Close your eyes and picture an ocean reef: vivid violet, cool blue and tropical green intertwining in gentle curves and delicate edges. And that’s just the urchin teeth.
“We take many images of sea urchin teeth in our work,” says Pupa Gilbert, a UW-Madison chemistry and physics professor. “They are not at all what you would expect.”
One of Gilbert’s images proved so remarkable it earned top honors in the 2012 International Science & Engineering Visualization Challenge sponsored by the National Science Foundation and the journal Science, which announced winners Thursday.
Gilbert studies urchins’ ability to gnaw holes in rock to make hiding places in a dangerous ocean environment.

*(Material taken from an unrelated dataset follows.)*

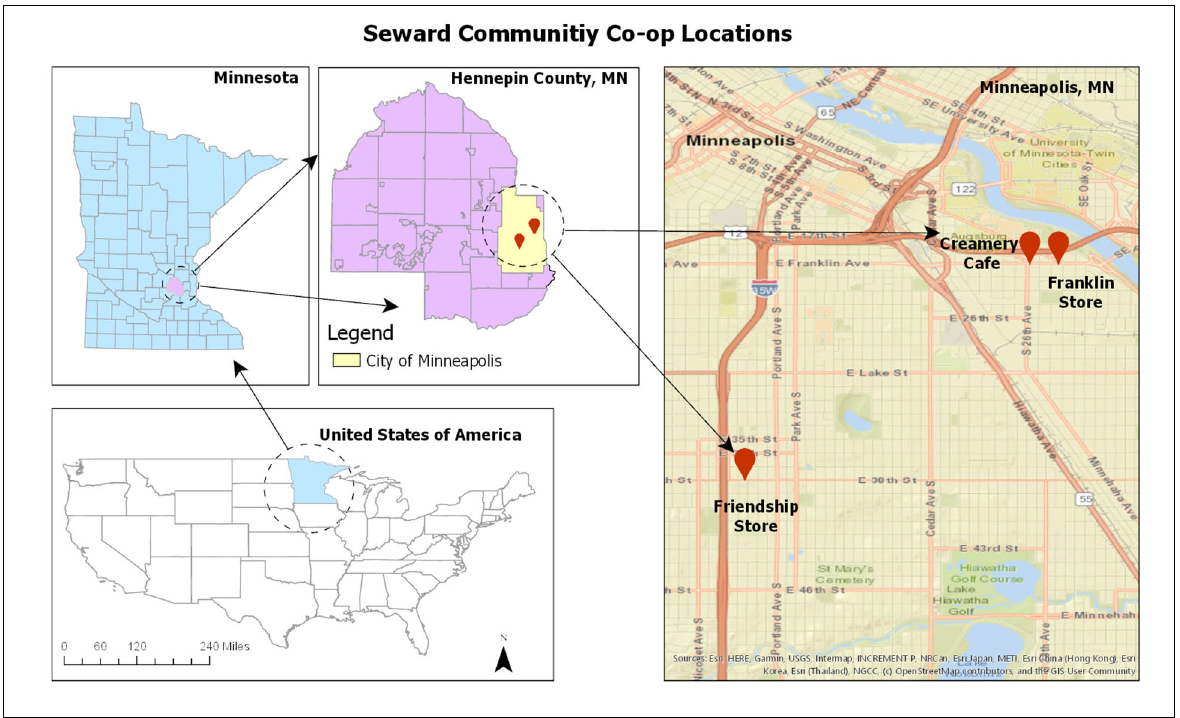
Figure 2. Locations of the Seward Cooperatives (Seward Community Co-op, the Franklin Store; Creamery Café; and the Friendship Store)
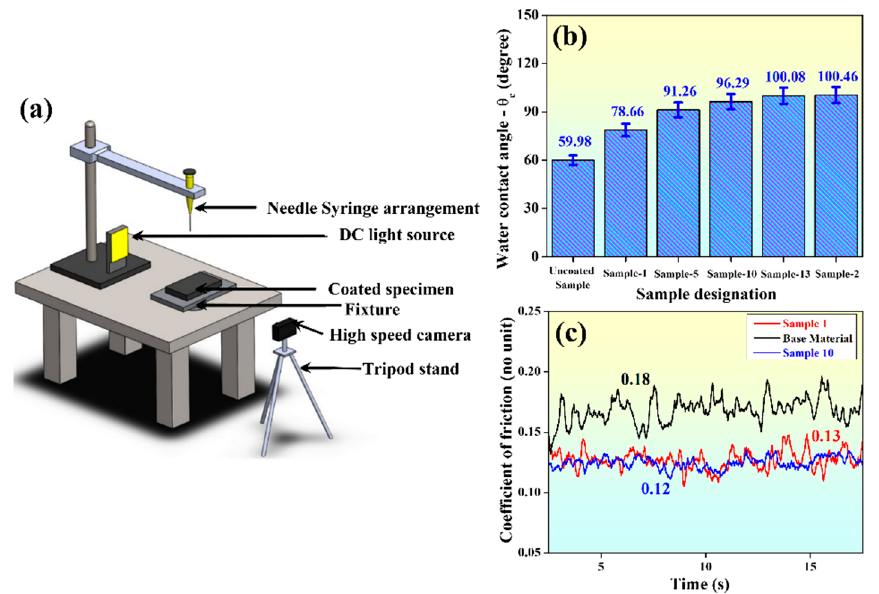
Figure 10. ( a ) In-house-built water contact angle measurement set-up [36], ( b ) water contact angles for different samples, and ( c ) variation of the coefficient of friction over time during the micro- scratch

“The calcite crystals that make up their teeth don’t look like calcite crystals usually do, with flat surfaces and sharp edges,” she says. “These images show how the calcite crystals grow and fill space, so that the final tooth can grind rock.”
Sea urchin teeth are essentially self-sharpening, a trick that human toolmakers may someday incorporate into cutting edges that never need honing.
“The story is about evolution, form, and function: biological organisms have a remarkable ability to use natural resources in effective but surprising ways,” according to Gilbert’s submission to the Visualization Challenge. “This particular image provides a new, fresh, surprising and beautiful example.”
To create the picture, which also won the UW-Madison WhyFiles Cool Science Image Contest in 2012, Gilbert painstakingly colored a grayscale image to see the individual calcite crystals instantaneously, despite their complex intertwined shapes. The awards make her computer-graphics passion even more worthwhile, she says.
“This is a prestigious award,” Gilbert says. “The panel of judges is a very impressive, internationally-known group, and I’m honored they appreciated our image.”